In the late nineteenth century, Indur was a village built of adobe bricks and situated against a steep hillside. Several small caves were located above the village (see photo). A prominent son of the village was Shaykh Tawfiq Ibrahim, one of the leaders of the 1936–39 rebellion against the British. He was an associate of Shaykh Izzeddin al-Qassam, the Muslim preacher from Haifa (born in Jabla, south of Latakiya) whose death in action against British forces in 1935 triggered the rebellion in the following year.

Indur consisted of a string of houses that curved back and forth in conformity with the contours of the site. Its houses were made of stone and cement or stone and mud. Its population was Muslim, with the exception of one Christian. An elementary school (in which children from the neighboring village of Nin were also enrolled) was established under Ottoman rule but was closed by the British Mandate government. Grain cultivation constituted the main component of the village economy. In 1944/45 a total of 24 dunums was devoted to citrus and bananas and 9,864 dunums were allotted to cereals; 394 dunums were irrigated or used for orchards, of which 180 dunums were planted with olive trees. The villagers also engaged in animal husbandry. The presence of rock-cut cisterns, silos, and tombs, as well as abandoned houses, the ruins of which were close to the village's inhabited dwellings, indicated that the site had been occupied for a long time.

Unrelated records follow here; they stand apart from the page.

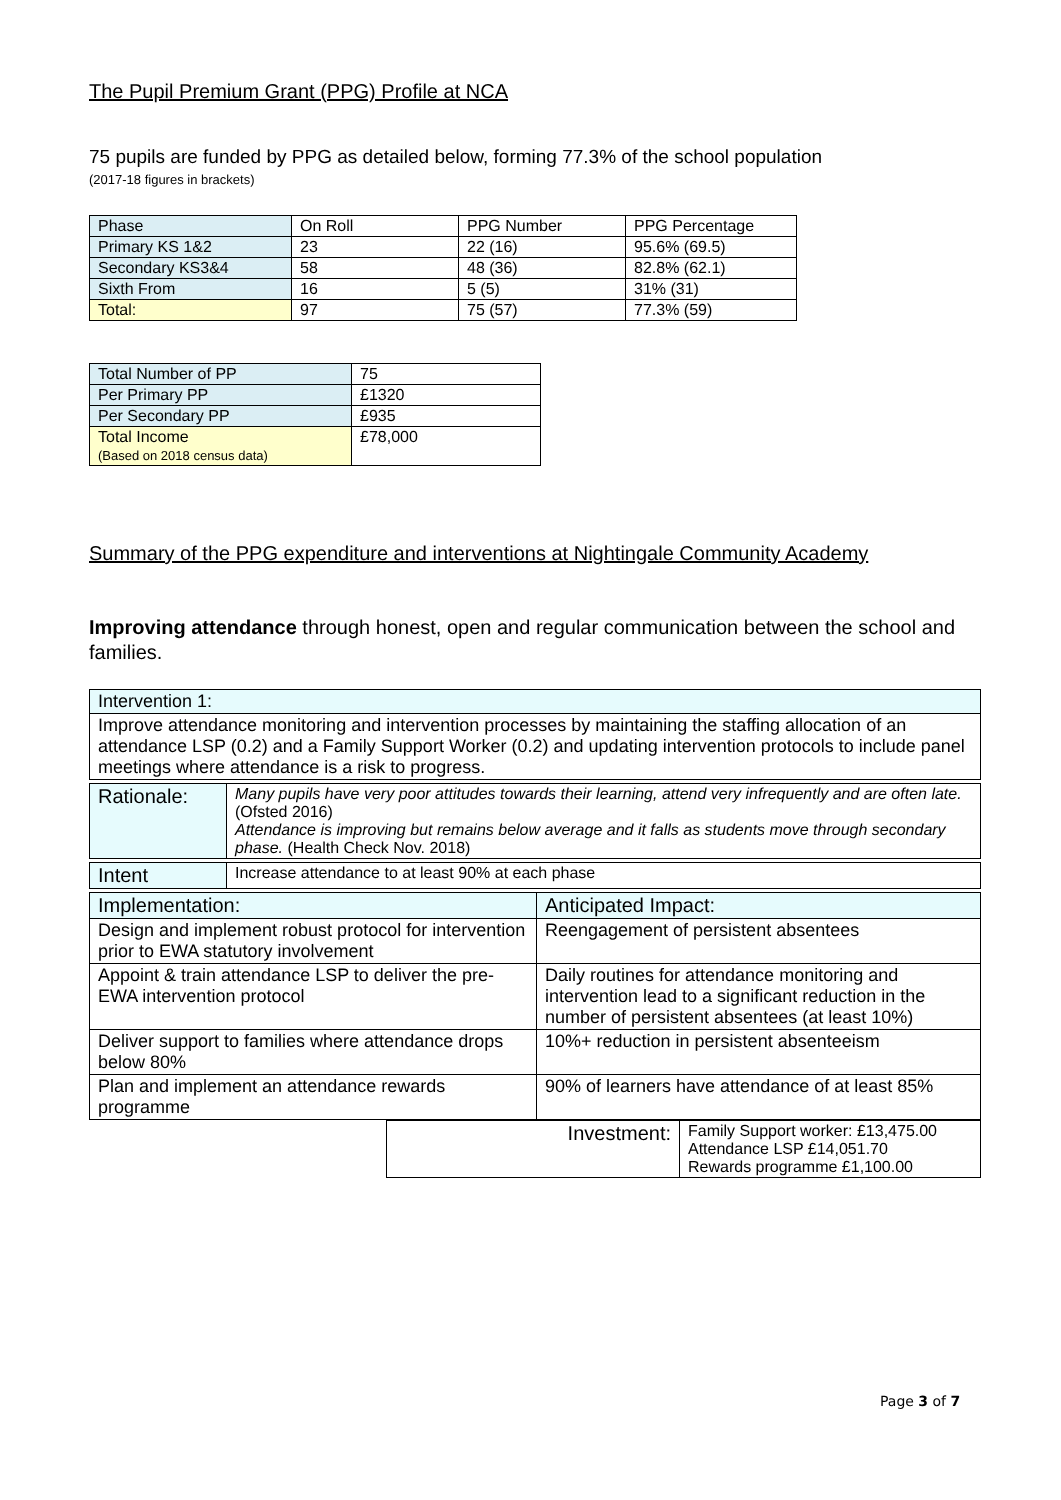The Pupil Premium Grant (PPG) Profile at NCA
75 pupils are funded by PPG as detailed below, forming 77.3% of the school population
(2017-18 figures in brackets)
| Phase | On Roll | PPG Number | PPG Percentage |
| Primary KS 1&2 | 23 | 22 (16) | 95.6% (69.5) |
| Secondary KS3&4 | 58 | 48 (36) | 82.8% (62.1) |
| Sixth From | 16 | 5 (5) | 31% (31) |
| Total: | 97 | 75 (57) | 77.3% (59) |
| Total Number of PP | 75 |
| Per Primary PP | £1320 |
| Per Secondary PP | £935 |
| Total Income (Based on 2018 census data) | £78,000 |
Summary of the PPG expenditure and interventions at Nightingale Community Academy
Improving attendance through honest, open and regular communication between the school and families.
| Intervention 1: |
| Improve attendance monitoring and intervention processes by maintaining the staffing allocation of an attendance LSP (0.2) and a Family Support Worker (0.2) and updating intervention protocols to include panel meetings where attendance is a risk to progress. |
| Rationale: | Many pupils have very poor attitudes towards their learning, attend very infrequently and are often late. (Ofsted 2016) Attendance is improving but remains below average and it falls as students move through secondary phase. (Health Check Nov. 2018) |
| Intent | Increase attendance to at least 90% at each phase |
| Implementation: | Anticipated Impact: |
| Design and implement robust protocol for intervention prior to EWA statutory involvement | Reengagement of persistent absentees |
| Appoint & train attendance LSP to deliver the pre-EWA intervention protocol | Daily routines for attendance monitoring and intervention lead to a significant reduction in the number of persistent absentees (at least 10%) |
| Deliver support to families where attendance drops below 80% | 10%+ reduction in persistent absenteeism |
| Plan and implement an attendance rewards programme | 90% of learners have attendance of at least 85% |
| | Investment: | Family Support worker: £13,475.00 Attendance LSP £14,051.70 Rewards programme £1,100.00 |
Page 3 of 7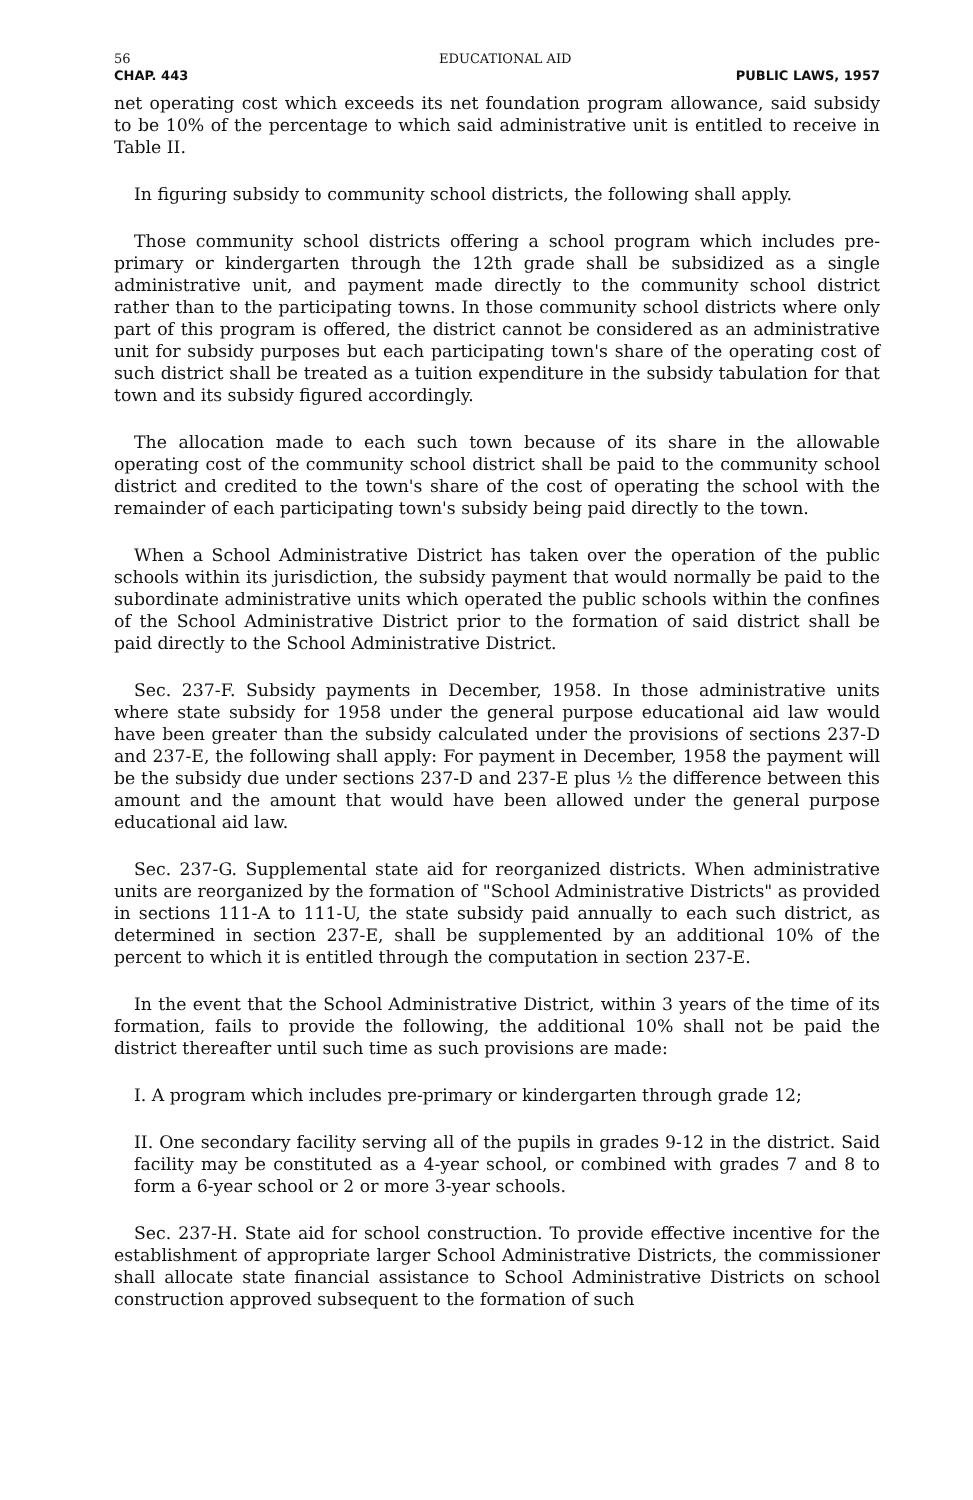56 EDUCATIONAL AID
CHAP. 443 PUBLIC LAWS, 1957
net operating cost which exceeds its net foundation program allowance, said subsidy to be 10% of the percentage to which said administrative unit is entitled to receive in Table II.
In figuring subsidy to community school districts, the following shall apply.
Those community school districts offering a school program which includes pre-primary or kindergarten through the 12th grade shall be subsidized as a single administrative unit, and payment made directly to the community school district rather than to the participating towns. In those community school districts where only part of this program is offered, the district cannot be considered as an administrative unit for subsidy purposes but each participating town's share of the operating cost of such district shall be treated as a tuition expenditure in the subsidy tabulation for that town and its subsidy figured accordingly.
The allocation made to each such town because of its share in the allowable operating cost of the community school district shall be paid to the community school district and credited to the town's share of the cost of operating the school with the remainder of each participating town's subsidy being paid directly to the town.
When a School Administrative District has taken over the operation of the public schools within its jurisdiction, the subsidy payment that would normally be paid to the subordinate administrative units which operated the public schools within the confines of the School Administrative District prior to the formation of said district shall be paid directly to the School Administrative District.
Sec. 237-F. Subsidy payments in December, 1958. In those administrative units where state subsidy for 1958 under the general purpose educational aid law would have been greater than the subsidy calculated under the provisions of sections 237-D and 237-E, the following shall apply: For payment in December, 1958 the payment will be the subsidy due under sections 237-D and 237-E plus ½ the difference between this amount and the amount that would have been allowed under the general purpose educational aid law.
Sec. 237-G. Supplemental state aid for reorganized districts. When administrative units are reorganized by the formation of "School Administrative Districts" as provided in sections 111-A to 111-U, the state subsidy paid annually to each such district, as determined in section 237-E, shall be supplemented by an additional 10% of the percent to which it is entitled through the computation in section 237-E.
In the event that the School Administrative District, within 3 years of the time of its formation, fails to provide the following, the additional 10% shall not be paid the district thereafter until such time as such provisions are made:
I. A program which includes pre-primary or kindergarten through grade 12;
II. One secondary facility serving all of the pupils in grades 9-12 in the district. Said facility may be constituted as a 4-year school, or combined with grades 7 and 8 to form a 6-year school or 2 or more 3-year schools.
Sec. 237-H. State aid for school construction. To provide effective incentive for the establishment of appropriate larger School Administrative Districts, the commissioner shall allocate state financial assistance to School Administrative Districts on school construction approved subsequent to the formation of such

Israeli historian Benny Morris reports that the village was occupied on 24 May 1948; the villagers of Indur may have left as a result of a military assault and under the influence of the fall of the neighboring town of Baysan. Although most of the Baysan Valley had been conquered by the Haganah before 15 May, the Golani Brigade went on 'cleansing and defending' the area until early June.

There are no Israeli settlements on village land. The settlement of Davrat (183228) is close by, due west of the village site. It was founded in 1946 on the boundary between the lands of Indur and those of the village of Dabburiyya (185233).

Many partially ruined walls still stand on the village site. Date, doum palm, fig, and almond trees grow on the village lands (see photo). The surrounding flat lands are cultivated by Israelis and the hilly lands serve as grazing areas.